A friend alerted me to a recent NYT article about what promises to become the next pediatric psychiatric diagnosis du jour: sluggish cognitive tempo disorder.

Dr. Russell Barkley, a clinical psychologist on faculty of the Medical University of South Carolina, has hailed SCT as “the new attention disorder,” manifested in the inattentive child who tends to daydream in class, seemingly unable to quickly process academic tasks at hand. Strict criteria for diagnosis have not been formulated as yet; but rest assured, they won’t be long in coming. Researchers estimate that close to 2 million children might qualify for the diagnosis.

[Disclaimer: According to the NYT article, Dr. Barkley, a perennial proponent of ADHD, has gleaned over $118,000 in consultant fees from Big Pharma in a three-year stretch between 2009 and 2012.]

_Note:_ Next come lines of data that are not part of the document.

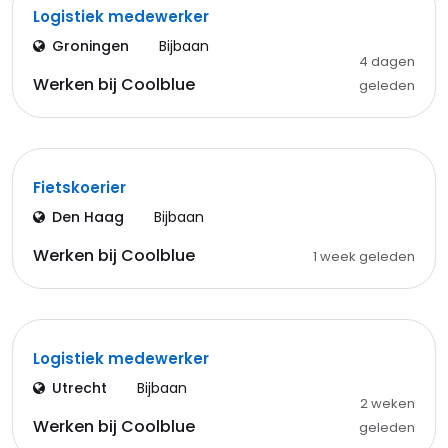
Logistiek medewerker
Groningen
Bijbaan
4 dagen
Werken bij Coolblue
geleden
Fietskoerier
Den Haag
Bijbaan
Werken bij Coolblue
1 week geleden
Logistiek medewerker
Utrecht
Bijbaan
2 weken
Werken bij Coolblue
geleden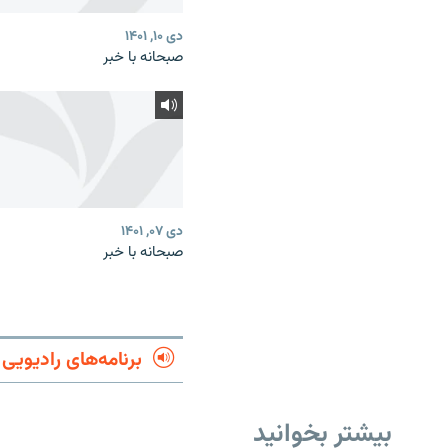
دی ۱۰, ۱۴۰۱
صبحانه با خبر
دی ۰۷, ۱۴۰۱
صبحانه با خبر
برنامه‌های رادیویی
بیشتر بخوانید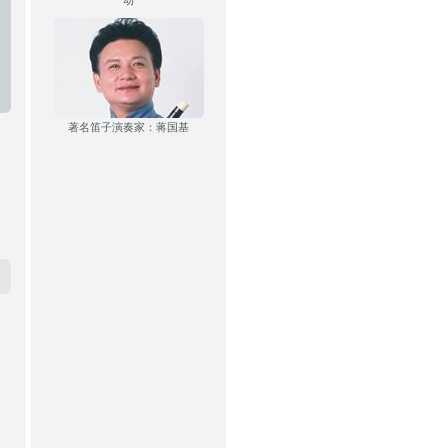
动
著名笛子演奏家：蒋国基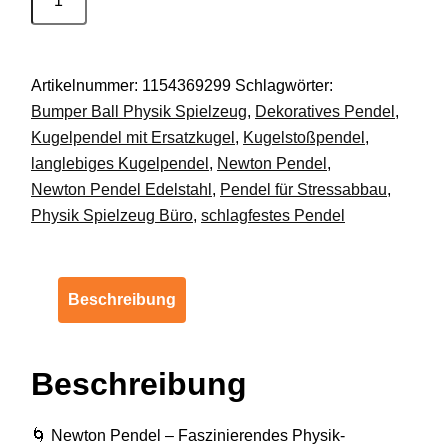
Pendel
Kugelstoßpendel
Deko
Artikelnummer:
1154369299
Schlagwörter:
Stressabbau
Bumper Ball Physik Spielzeug
,
Dekoratives Pendel
,
Büro
Kugelpendel mit Ersatzkugel
,
Kugelstoßpendel
,
Design
langlebiges Kugelpendel
,
Newton Pendel
,
DE.
Newton Pendel Edelstahl
,
Pendel für Stressabbau
,
Menge
Physik Spielzeug Büro
,
schlagfestes Pendel
Beschreibung
Beschreibung
🌀 Newton Pendel – Faszinierendes Physik-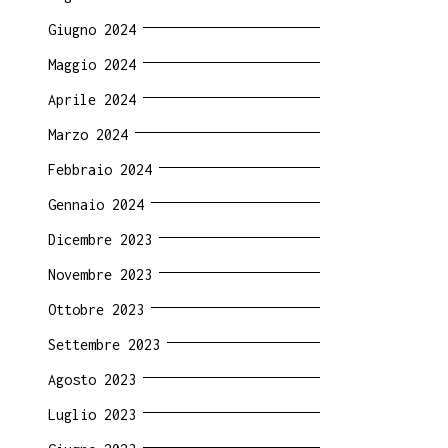
Giugno 2024
Maggio 2024
Aprile 2024
Marzo 2024
Febbraio 2024
Gennaio 2024
Dicembre 2023
Novembre 2023
Ottobre 2023
Settembre 2023
Agosto 2023
Luglio 2023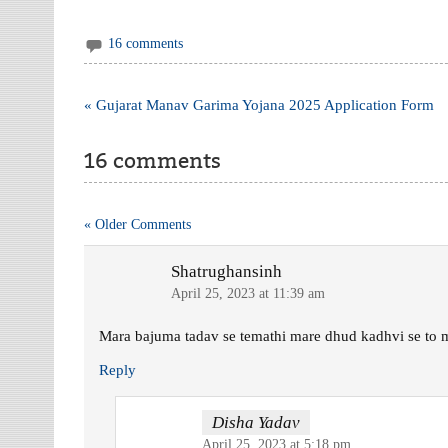
16 comments
Post
« Gujarat Manav Garima Yojana 2025 Application Form
navigation
16 comments
« Older Comments
Shatrughansinh
April 25, 2023 at 11:39 am
Mara bajuma tadav se temathi mare dhud kadhvi se to m
Reply
Disha Yadav
April 25, 2023 at 5:18 pm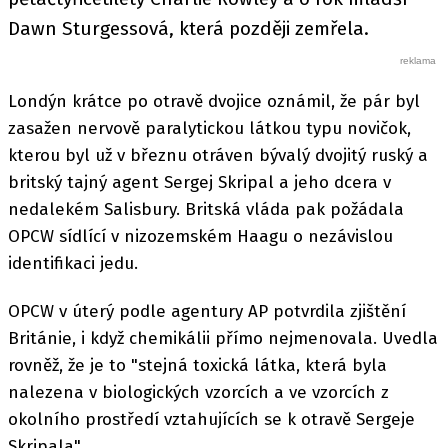
Dawn Sturgessová, která později zemřela.
Londýn krátce po otravě dvojice oznámil, že pár byl
zasažen nervově paralytickou látkou typu novičok,
kterou byl už v březnu otráven bývalý dvojitý ruský a
britský tajný agent Sergej Skripal a jeho dcera v
nedalekém Salisbury. Britská vláda pak požádala
OPCW sídlící v nizozemském Haagu o nezávislou
identifikaci jedu.
OPCW v úterý podle agentury AP potvrdila zjištění
Británie, i když chemikálii přímo nejmenovala. Uvedla
rovněž, že je to "stejná toxická látka, která byla
nalezena v biologických vzorcích a ve vzorcích z
okolního prostředí vztahujících se k otravě Sergeje
Skripala".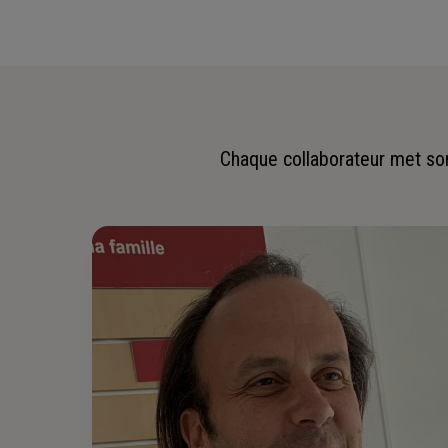
Chaque collaborateur met son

The next procedural step will be formulation of recommendations for pharmacologic treatment. The most likely classes of drugs already exist. All that will be necessary is to market the diagnosis to the medical community, disseminate the possibility to the public at large through the news media outlets, and educate practicing clinicians on “appropriate treatment.”

The upshot will be an exponential number of new prescriptions written for psychoactive pharmaceutical medications dispensed to one of the most vulnerable segments in our modern success-driven society, young children.

Along with the closely related ADHD diagnosis, the beauty of such a condition is its chronicity. Once established, such neurobiological diagnoses insure the continual flow of stimulant medication through the lucrative pharmaceutical pipeline — more Soma for the masses, as Aldous Huxley might have couched it.

I shudder when I think of the sheer numbers of young brains bathed daily in the latest pharmacopeia. Millions of children are now being treated with psychotropic medication at younger and younger ages.

And if they aren’t exposed to a panacea of pharmacologic substances, most (if not all) are being bombarded with electronic media in its various forms throughout their entire day.

I wonder what the human species will look like in the next several generations.

Perhaps our grandchildren will live in some sort of virtual reality from womb to tomb, their minds pharmacologically altered to ensure a sort of peaceful compliant existence.

Orwell and Huxley were ahead of their time, but not by much.